• **Short problem A**
Rewrite the portion of the passage on Israeli-Palestinian talks from "The result is" up to and including "by less-than-friendly neighbors.", substituting "dynamic" for "vibrant".

• **Page text**
JERUSALEM, Israel -- Despite the pronouncements of many media pundits, Israeli-Palestinian talks are as stalemated as they’ve ever been.
The Palestinian Authority refuses to budge on its demands, e.g., no recognition of Israel as the Jewish nation-state, a return to the pre-1967 “borders,” dividing Jerusalem into two capitals, a solution for the “refugees,” -- all nonstarters for Israel. Israel, in turn, will not bow to a construction freeze, for example, suggested by U.S. Secretary of State John Kerry in his framework proposal.
The result is that people go about their normal routines, while staying abreast of the latest developments and taking part in lively discussions on issues that very much affect their future.
Israel is, in a word, a vibrant, modern nation-state that’s accomplished amazing success in a relatively short time, surrounded by less-than-friendly neighbors.

• **Records shown**
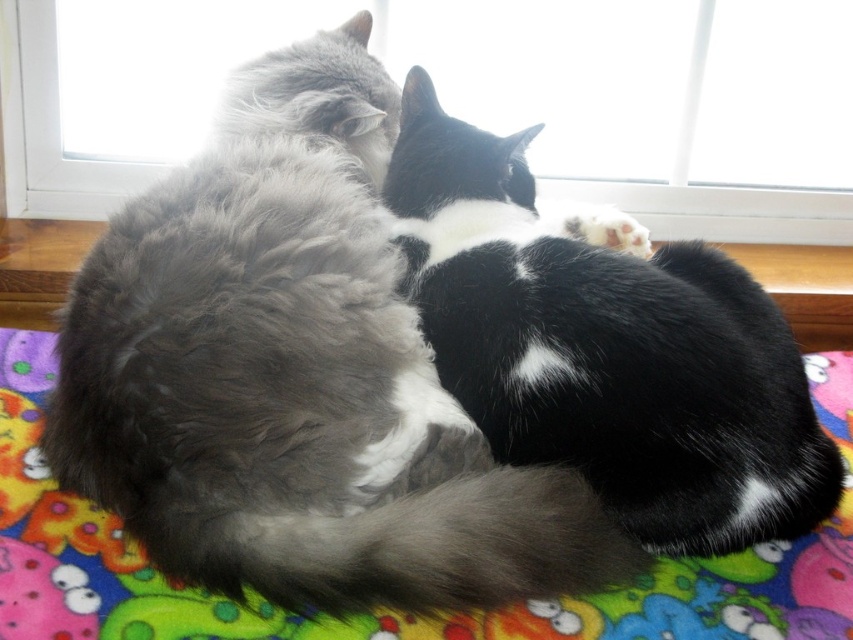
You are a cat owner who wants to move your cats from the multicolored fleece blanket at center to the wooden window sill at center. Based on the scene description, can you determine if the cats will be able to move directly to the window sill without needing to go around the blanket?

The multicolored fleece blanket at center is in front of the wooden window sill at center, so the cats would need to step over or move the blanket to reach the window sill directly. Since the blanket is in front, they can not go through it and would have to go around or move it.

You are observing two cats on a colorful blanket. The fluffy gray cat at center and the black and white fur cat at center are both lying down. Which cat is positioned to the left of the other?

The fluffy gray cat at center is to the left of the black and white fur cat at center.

* * *

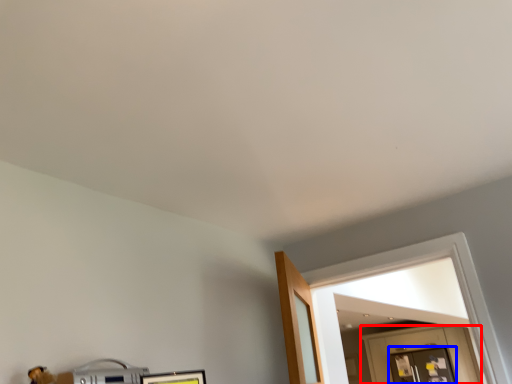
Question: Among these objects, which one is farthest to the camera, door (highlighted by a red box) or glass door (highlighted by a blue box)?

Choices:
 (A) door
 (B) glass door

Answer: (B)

• **Short problem B**
Render the lines of the records from the line with "Question: Among these" up to and including the line with "Answer: (B)" as a JSON list of strings, one string per line, omitting blank lines.

• **Full solution A**
The result is that people go about their normal routines, while staying abreast of the latest developments and taking part in lively discussions on issues that very much affect their future.
Israel is, in a word, a dynamic, modern nation-state that’s accomplished amazing success in a relatively short time, surrounded by less-than-friendly neighbors.

• **Full solution B**
[
  "Question: Among these objects, which one is farthest to the camera, door (highlighted by a red box) or glass door (highlighted by a blue box)?",
  "Choices:",
  " (A) door",
  " (B) glass door",
  "Answer: (B)"
]